Problem to solve. Would you please repeat the data that follows, exactly as it reads?

Data items.
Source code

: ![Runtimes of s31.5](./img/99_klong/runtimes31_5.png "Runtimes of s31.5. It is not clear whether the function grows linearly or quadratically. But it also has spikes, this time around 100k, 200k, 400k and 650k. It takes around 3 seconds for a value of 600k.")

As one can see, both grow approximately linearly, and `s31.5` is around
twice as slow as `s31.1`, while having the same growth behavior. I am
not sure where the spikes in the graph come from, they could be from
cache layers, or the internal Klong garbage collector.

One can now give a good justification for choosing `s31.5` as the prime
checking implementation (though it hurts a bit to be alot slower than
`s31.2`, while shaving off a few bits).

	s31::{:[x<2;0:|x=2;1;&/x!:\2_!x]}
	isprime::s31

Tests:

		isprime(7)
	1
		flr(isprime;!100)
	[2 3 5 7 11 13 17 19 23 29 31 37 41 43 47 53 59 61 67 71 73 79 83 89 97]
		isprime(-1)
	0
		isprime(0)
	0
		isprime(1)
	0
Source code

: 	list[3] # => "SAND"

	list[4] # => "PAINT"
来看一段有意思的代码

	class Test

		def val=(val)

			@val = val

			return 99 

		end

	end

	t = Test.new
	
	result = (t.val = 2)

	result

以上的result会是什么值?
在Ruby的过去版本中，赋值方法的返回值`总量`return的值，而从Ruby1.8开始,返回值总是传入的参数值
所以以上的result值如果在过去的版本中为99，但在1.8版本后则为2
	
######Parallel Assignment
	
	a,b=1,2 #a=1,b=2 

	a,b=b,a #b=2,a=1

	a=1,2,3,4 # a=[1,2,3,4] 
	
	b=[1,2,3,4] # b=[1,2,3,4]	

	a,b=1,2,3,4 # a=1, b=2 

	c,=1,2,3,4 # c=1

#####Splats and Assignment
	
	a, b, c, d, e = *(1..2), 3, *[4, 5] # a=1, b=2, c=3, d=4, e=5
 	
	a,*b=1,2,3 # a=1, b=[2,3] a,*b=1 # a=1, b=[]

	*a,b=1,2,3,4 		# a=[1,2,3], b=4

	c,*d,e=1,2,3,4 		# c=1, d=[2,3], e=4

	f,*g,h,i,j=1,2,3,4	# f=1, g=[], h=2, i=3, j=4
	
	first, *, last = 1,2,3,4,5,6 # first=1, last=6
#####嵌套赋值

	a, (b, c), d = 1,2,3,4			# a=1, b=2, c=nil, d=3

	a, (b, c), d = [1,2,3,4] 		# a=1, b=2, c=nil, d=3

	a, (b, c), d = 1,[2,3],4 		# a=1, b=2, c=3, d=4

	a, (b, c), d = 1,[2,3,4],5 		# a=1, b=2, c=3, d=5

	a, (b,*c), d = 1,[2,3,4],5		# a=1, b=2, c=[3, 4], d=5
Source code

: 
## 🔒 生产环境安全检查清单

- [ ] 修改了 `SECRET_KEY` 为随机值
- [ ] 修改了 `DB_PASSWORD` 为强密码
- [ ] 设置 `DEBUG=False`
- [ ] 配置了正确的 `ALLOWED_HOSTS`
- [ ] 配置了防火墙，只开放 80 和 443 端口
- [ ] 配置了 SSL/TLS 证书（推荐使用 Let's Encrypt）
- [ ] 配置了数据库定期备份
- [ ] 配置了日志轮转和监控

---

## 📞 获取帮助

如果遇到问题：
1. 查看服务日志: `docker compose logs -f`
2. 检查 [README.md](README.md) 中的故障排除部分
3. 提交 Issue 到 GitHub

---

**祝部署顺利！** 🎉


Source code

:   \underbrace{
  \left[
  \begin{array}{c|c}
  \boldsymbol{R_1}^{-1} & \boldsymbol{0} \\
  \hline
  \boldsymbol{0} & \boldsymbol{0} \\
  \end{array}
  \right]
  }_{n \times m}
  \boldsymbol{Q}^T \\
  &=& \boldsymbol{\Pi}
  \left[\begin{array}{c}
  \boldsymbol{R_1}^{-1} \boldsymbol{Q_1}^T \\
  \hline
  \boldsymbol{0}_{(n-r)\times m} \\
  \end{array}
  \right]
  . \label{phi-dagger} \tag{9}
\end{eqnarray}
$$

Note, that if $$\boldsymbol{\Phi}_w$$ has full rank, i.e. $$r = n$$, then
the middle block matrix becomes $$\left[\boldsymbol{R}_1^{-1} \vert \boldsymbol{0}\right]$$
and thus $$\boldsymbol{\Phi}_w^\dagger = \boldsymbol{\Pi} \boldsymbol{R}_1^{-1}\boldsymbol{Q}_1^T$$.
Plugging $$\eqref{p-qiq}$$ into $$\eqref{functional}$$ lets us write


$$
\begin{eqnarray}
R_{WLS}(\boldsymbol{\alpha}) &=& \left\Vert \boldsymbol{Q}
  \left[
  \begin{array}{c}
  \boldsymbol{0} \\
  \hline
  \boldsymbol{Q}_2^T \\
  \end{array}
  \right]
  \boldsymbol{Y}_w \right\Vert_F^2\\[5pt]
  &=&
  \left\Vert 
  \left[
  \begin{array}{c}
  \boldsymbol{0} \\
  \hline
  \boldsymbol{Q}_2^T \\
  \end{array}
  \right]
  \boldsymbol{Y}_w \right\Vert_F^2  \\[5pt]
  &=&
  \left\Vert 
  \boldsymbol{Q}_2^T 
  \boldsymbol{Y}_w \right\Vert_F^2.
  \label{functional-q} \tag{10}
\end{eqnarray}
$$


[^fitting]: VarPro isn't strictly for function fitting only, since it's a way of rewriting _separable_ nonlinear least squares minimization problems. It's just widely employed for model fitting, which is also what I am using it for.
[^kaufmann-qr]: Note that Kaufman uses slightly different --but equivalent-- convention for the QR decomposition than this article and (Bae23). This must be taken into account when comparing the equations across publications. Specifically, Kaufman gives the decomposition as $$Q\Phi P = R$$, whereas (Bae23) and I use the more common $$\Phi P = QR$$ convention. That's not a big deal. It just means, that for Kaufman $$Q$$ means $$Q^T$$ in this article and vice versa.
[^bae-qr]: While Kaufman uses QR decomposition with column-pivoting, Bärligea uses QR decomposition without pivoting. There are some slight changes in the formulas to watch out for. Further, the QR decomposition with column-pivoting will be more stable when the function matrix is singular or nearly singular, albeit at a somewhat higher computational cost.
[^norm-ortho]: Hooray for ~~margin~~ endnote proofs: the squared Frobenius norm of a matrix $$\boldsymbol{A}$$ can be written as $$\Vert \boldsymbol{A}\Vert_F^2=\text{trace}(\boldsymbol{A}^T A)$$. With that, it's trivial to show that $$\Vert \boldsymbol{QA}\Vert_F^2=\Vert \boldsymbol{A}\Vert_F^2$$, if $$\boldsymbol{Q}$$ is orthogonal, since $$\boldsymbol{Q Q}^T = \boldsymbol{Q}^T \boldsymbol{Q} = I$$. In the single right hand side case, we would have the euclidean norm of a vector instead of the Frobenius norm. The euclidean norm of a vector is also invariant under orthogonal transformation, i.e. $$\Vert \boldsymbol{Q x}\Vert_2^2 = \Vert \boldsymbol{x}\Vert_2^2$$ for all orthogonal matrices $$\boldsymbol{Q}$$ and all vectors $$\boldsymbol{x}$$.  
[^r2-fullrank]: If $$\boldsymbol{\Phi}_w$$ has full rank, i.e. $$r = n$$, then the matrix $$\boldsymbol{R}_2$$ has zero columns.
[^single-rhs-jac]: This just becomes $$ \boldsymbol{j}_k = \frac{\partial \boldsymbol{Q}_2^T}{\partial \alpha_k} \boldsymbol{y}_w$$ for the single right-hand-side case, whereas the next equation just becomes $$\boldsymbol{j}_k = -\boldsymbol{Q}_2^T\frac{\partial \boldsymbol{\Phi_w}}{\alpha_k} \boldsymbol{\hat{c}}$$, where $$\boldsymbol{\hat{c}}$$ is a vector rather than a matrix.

Solution to this task.
Source code

: ![Runtimes of s31.5](./img/99_klong/runtimes31_5.png "Runtimes of s31.5. It is not clear whether the function grows linearly or quadratically. But it also has spikes, this time around 100k, 200k, 400k and 650k. It takes around 3 seconds for a value of 600k.")

As one can see, both grow approximately linearly, and `s31.5` is around
twice as slow as `s31.1`, while having the same growth behavior. I am
not sure where the spikes in the graph come from, they could be from
cache layers, or the internal Klong garbage collector.

One can now give a good justification for choosing `s31.5` as the prime
checking implementation (though it hurts a bit to be alot slower than
`s31.2`, while shaving off a few bits).

	s31::{:[x<2;0:|x=2;1;&/x!:\2_!x]}
	isprime::s31

Tests:

		isprime(7)
	1
		flr(isprime;!100)
	[2 3 5 7 11 13 17 19 23 29 31 37 41 43 47 53 59 61 67 71 73 79 83 89 97]
		isprime(-1)
	0
		isprime(0)
	0
		isprime(1)
	0
Source code

: 	list[3] # => "SAND"

	list[4] # => "PAINT"
来看一段有意思的代码

	class Test

		def val=(val)

			@val = val

			return 99 

		end

	end

	t = Test.new
	
	result = (t.val = 2)

	result

以上的result会是什么值?
在Ruby的过去版本中，赋值方法的返回值`总量`return的值，而从Ruby1.8开始,返回值总是传入的参数值
所以以上的result值如果在过去的版本中为99，但在1.8版本后则为2
	
######Parallel Assignment
	
	a,b=1,2 #a=1,b=2 

	a,b=b,a #b=2,a=1

	a=1,2,3,4 # a=[1,2,3,4] 
	
	b=[1,2,3,4] # b=[1,2,3,4]	

	a,b=1,2,3,4 # a=1, b=2 

	c,=1,2,3,4 # c=1

#####Splats and Assignment
	
	a, b, c, d, e = *(1..2), 3, *[4, 5] # a=1, b=2, c=3, d=4, e=5
 	
	a,*b=1,2,3 # a=1, b=[2,3] a,*b=1 # a=1, b=[]

	*a,b=1,2,3,4 		# a=[1,2,3], b=4

	c,*d,e=1,2,3,4 		# c=1, d=[2,3], e=4

	f,*g,h,i,j=1,2,3,4	# f=1, g=[], h=2, i=3, j=4
	
	first, *, last = 1,2,3,4,5,6 # first=1, last=6
#####嵌套赋值

	a, (b, c), d = 1,2,3,4			# a=1, b=2, c=nil, d=3

	a, (b, c), d = [1,2,3,4] 		# a=1, b=2, c=nil, d=3

	a, (b, c), d = 1,[2,3],4 		# a=1, b=2, c=3, d=4

	a, (b, c), d = 1,[2,3,4],5 		# a=1, b=2, c=3, d=5

	a, (b,*c), d = 1,[2,3,4],5		# a=1, b=2, c=[3, 4], d=5
Source code

: 
## 🔒 生产环境安全检查清单

- [ ] 修改了 `SECRET_KEY` 为随机值
- [ ] 修改了 `DB_PASSWORD` 为强密码
- [ ] 设置 `DEBUG=False`
- [ ] 配置了正确的 `ALLOWED_HOSTS`
- [ ] 配置了防火墙，只开放 80 和 443 端口
- [ ] 配置了 SSL/TLS 证书（推荐使用 Let's Encrypt）
- [ ] 配置了数据库定期备份
- [ ] 配置了日志轮转和监控

---

## 📞 获取帮助

如果遇到问题：
1. 查看服务日志: `docker compose logs -f`
2. 检查 [README.md](README.md) 中的故障排除部分
3. 提交 Issue 到 GitHub

---

**祝部署顺利！** 🎉


Source code

:   \underbrace{
  \left[
  \begin{array}{c|c}
  \boldsymbol{R_1}^{-1} & \boldsymbol{0} \\
  \hline
  \boldsymbol{0} & \boldsymbol{0} \\
  \end{array}
  \right]
  }_{n \times m}
  \boldsymbol{Q}^T \\
  &=& \boldsymbol{\Pi}
  \left[\begin{array}{c}
  \boldsymbol{R_1}^{-1} \boldsymbol{Q_1}^T \\
  \hline
  \boldsymbol{0}_{(n-r)\times m} \\
  \end{array}
  \right]
  . \label{phi-dagger} \tag{9}
\end{eqnarray}
$$

Note, that if $$\boldsymbol{\Phi}_w$$ has full rank, i.e. $$r = n$$, then
the middle block matrix becomes $$\left[\boldsymbol{R}_1^{-1} \vert \boldsymbol{0}\right]$$
and thus $$\boldsymbol{\Phi}_w^\dagger = \boldsymbol{\Pi} \boldsymbol{R}_1^{-1}\boldsymbol{Q}_1^T$$.
Plugging $$\eqref{p-qiq}$$ into $$\eqref{functional}$$ lets us write


$$
\begin{eqnarray}
R_{WLS}(\boldsymbol{\alpha}) &=& \left\Vert \boldsymbol{Q}
  \left[
  \begin{array}{c}
  \boldsymbol{0} \\
  \hline
  \boldsymbol{Q}_2^T \\
  \end{array}
  \right]
  \boldsymbol{Y}_w \right\Vert_F^2\\[5pt]
  &=&
  \left\Vert 
  \left[
  \begin{array}{c}
  \boldsymbol{0} \\
  \hline
  \boldsymbol{Q}_2^T \\
  \end{array}
  \right]
  \boldsymbol{Y}_w \right\Vert_F^2  \\[5pt]
  &=&
  \left\Vert 
  \boldsymbol{Q}_2^T 
  \boldsymbol{Y}_w \right\Vert_F^2.
  \label{functional-q} \tag{10}
\end{eqnarray}
$$


[^fitting]: VarPro isn't strictly for function fitting only, since it's a way of rewriting _separable_ nonlinear least squares minimization problems. It's just widely employed for model fitting, which is also what I am using it for.
[^kaufmann-qr]: Note that Kaufman uses slightly different --but equivalent-- convention for the QR decomposition than this article and (Bae23). This must be taken into account when comparing the equations across publications. Specifically, Kaufman gives the decomposition as $$Q\Phi P = R$$, whereas (Bae23) and I use the more common $$\Phi P = QR$$ convention. That's not a big deal. It just means, that for Kaufman $$Q$$ means $$Q^T$$ in this article and vice versa.
[^bae-qr]: While Kaufman uses QR decomposition with column-pivoting, Bärligea uses QR decomposition without pivoting. There are some slight changes in the formulas to watch out for. Further, the QR decomposition with column-pivoting will be more stable when the function matrix is singular or nearly singular, albeit at a somewhat higher computational cost.
[^norm-ortho]: Hooray for ~~margin~~ endnote proofs: the squared Frobenius norm of a matrix $$\boldsymbol{A}$$ can be written as $$\Vert \boldsymbol{A}\Vert_F^2=\text{trace}(\boldsymbol{A}^T A)$$. With that, it's trivial to show that $$\Vert \boldsymbol{QA}\Vert_F^2=\Vert \boldsymbol{A}\Vert_F^2$$, if $$\boldsymbol{Q}$$ is orthogonal, since $$\boldsymbol{Q Q}^T = \boldsymbol{Q}^T \boldsymbol{Q} = I$$. In the single right hand side case, we would have the euclidean norm of a vector instead of the Frobenius norm. The euclidean norm of a vector is also invariant under orthogonal transformation, i.e. $$\Vert \boldsymbol{Q x}\Vert_2^2 = \Vert \boldsymbol{x}\Vert_2^2$$ for all orthogonal matrices $$\boldsymbol{Q}$$ and all vectors $$\boldsymbol{x}$$.  
[^r2-fullrank]: If $$\boldsymbol{\Phi}_w$$ has full rank, i.e. $$r = n$$, then the matrix $$\boldsymbol{R}_2$$ has zero columns.
[^single-rhs-jac]: This just becomes $$ \boldsymbol{j}_k = \frac{\partial \boldsymbol{Q}_2^T}{\partial \alpha_k} \boldsymbol{y}_w$$ for the single right-hand-side case, whereas the next equation just becomes $$\boldsymbol{j}_k = -\boldsymbol{Q}_2^T\frac{\partial \boldsymbol{\Phi_w}}{\alpha_k} \boldsymbol{\hat{c}}$$, where $$\boldsymbol{\hat{c}}$$ is a vector rather than a matrix.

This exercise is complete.